* _TEXT BLOCK_
======

Hello
So my friend has been giving me a hard time about the words intention, attention, perspective, and perception. She thinks it’s too many words to describe be present or pay attention.
Here’s the thing, I think being mindful is like seeing in 3-D, seeing in several dimensions at once.
When I first started to do injections into joints I had to learn all the anatomy of those joints. When it came time to do the injection it was as if I was seeing in that 3-dimensional space in order to get the fluid exactly where I wanted it to go.
When working as a therapist with families or couples seeing in 3-D is fundamental to being able to get the whole picture from the two (or more) skewed perspectives offered. You have to be able to interpret what is and isn’t said as well as the energy and force of what matters to the various participants.
And when I started taking pulses in my oriental medicine training, I was taught to feel depth, quality and speed of each of the 12 channels but I also felt the emotion that went with the pulse. One of my teachers told me that wasn’t typical. So this concept of seeing or receiving information in 3-D may be a natural one for me.
I think seeing in 3-D is essential for real, full communication and right action. And unless it’s natural it’s something that requires awareness about how to do it and lots of practice.
The words intention, attention, perspective, and perception increase your awareness and focus you onto the space in a 3-dimensional way.
Intention focuses you in on what you intend, what you want/desire or what the other intends, wants/desires.
Attention focuses you in on the tone, loudness, word choice, meaning and emotion as well as whether you and the other have the same meaning for words and/or actions – it pulls you into the present.
Perspective gets you into the figure/ground aspect of the interaction and allows for paradigm identification and paradigm shifting.
And perception has aspects of all of the other three but in a more whole-istic fashion. It allows for mindful understanding and mindful action.
It’s like looking at a situation, relationship, or problem from a 360 degree perspective, breadth as well as depth.
So when you are thinking about a situation or a relationship start to use these words as guide posts to increase your mindfulness awareness of yourself and the other(s) involved and see if you don’t get some surprising answers about what may be going on in those situations.
You have to use your intuitive sense, your observations, questioning skills, and willingness to listen and act in a mindful present moment way. Practice applying the whole picture to the situation.
See you tomorrow.
Beth
March 3, 2010 at 8:08 am
I think it’s fascinating that you were feeling the emotions of the pulses.
March 3, 2010 at 3:30 pm
Most commonly sadness in the lung pulse, anxiety in the heart pulse and all sorts of emotions in the liver pulse. Sometimes I feel a tired-ness or sluggish-ness as an emotion in the spleen pulse. It’s across patients and it was just part of how I took the pulses – I often chose jing river points on that channel to deal with it and the supervisors were surprised by my choices; it wasn’t until my third year when a supervisor investigated how I felt the emotion and she explained that it was not a typical part of reading the pulses. I’m suspicious it has something to do with my energy work and long experience working with people dealing with emotional issues.

======

* _AVAILABLE DATA_

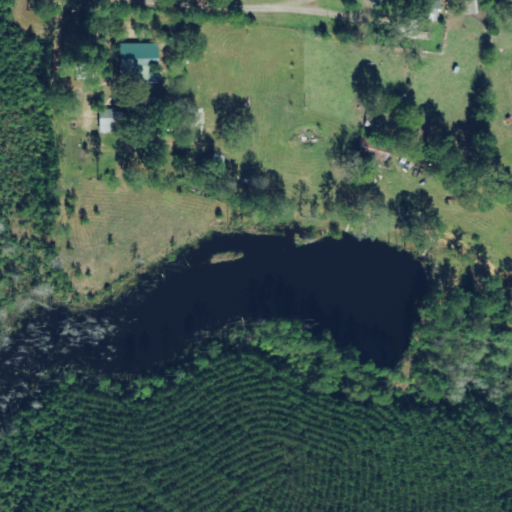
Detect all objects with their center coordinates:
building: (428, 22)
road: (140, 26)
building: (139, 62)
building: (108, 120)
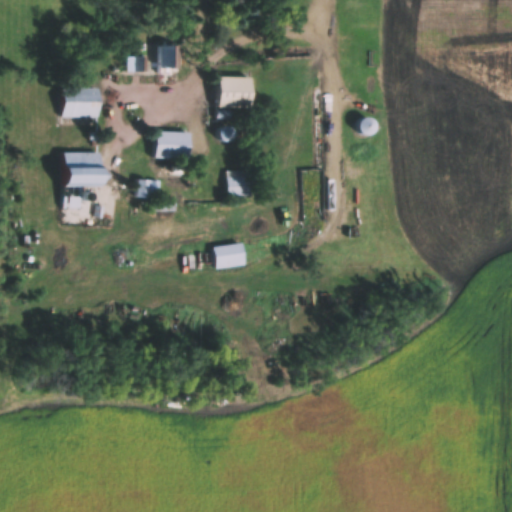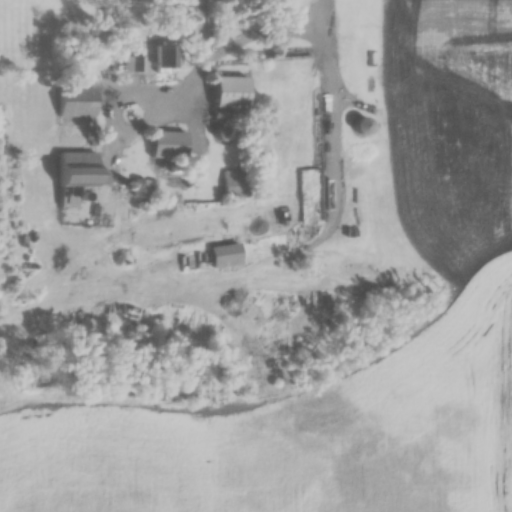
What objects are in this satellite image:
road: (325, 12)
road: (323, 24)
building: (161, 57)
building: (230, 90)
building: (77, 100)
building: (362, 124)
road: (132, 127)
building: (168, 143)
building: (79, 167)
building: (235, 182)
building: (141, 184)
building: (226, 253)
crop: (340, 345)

======

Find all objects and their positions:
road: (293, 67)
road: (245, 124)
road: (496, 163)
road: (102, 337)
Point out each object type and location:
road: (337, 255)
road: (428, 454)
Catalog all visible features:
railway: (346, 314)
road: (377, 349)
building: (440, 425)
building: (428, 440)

======

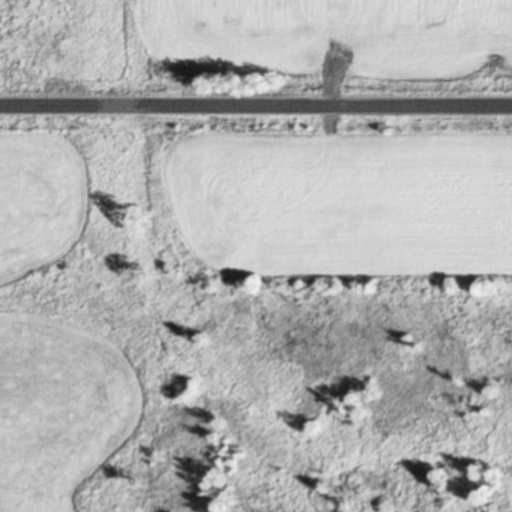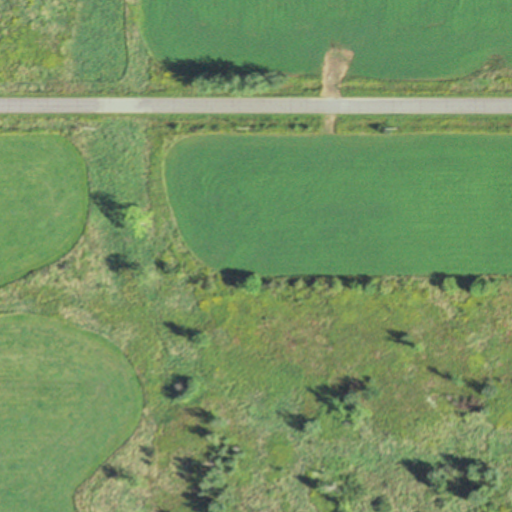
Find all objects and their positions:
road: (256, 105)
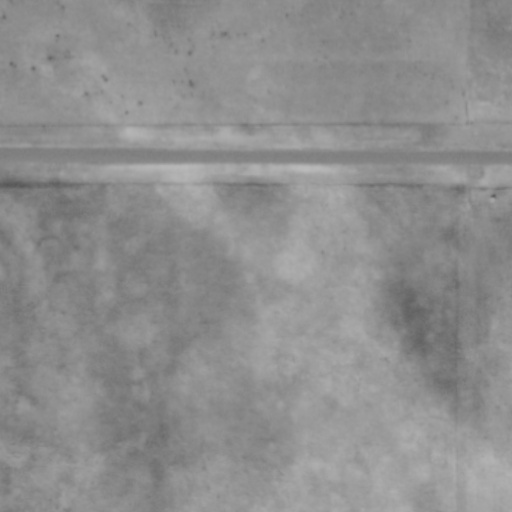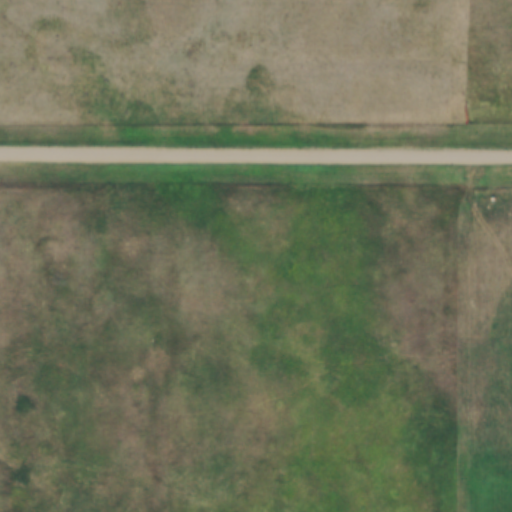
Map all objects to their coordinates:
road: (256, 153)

======

* _TASK INSTRUCTIONS_
1. In the mindfulness post, please reproduce the passage between "I think seeing" and "a 3-dimensional way.", inclusive, swapping "awareness" for "consciousness".
2. According to the mindfulness post, what emotion is most commonly felt in the lung pulse?

* _EXERCISE RESULTS_
1.
I think seeing in 3-D is essential for real, full communication and right action. And unless it’s natural it’s something that requires consciousness about how to do it and lots of practice.
The words intention, attention, perspective, and perception increase your consciousness and focus you onto the space in a 3-dimensional way.

2. Sadness.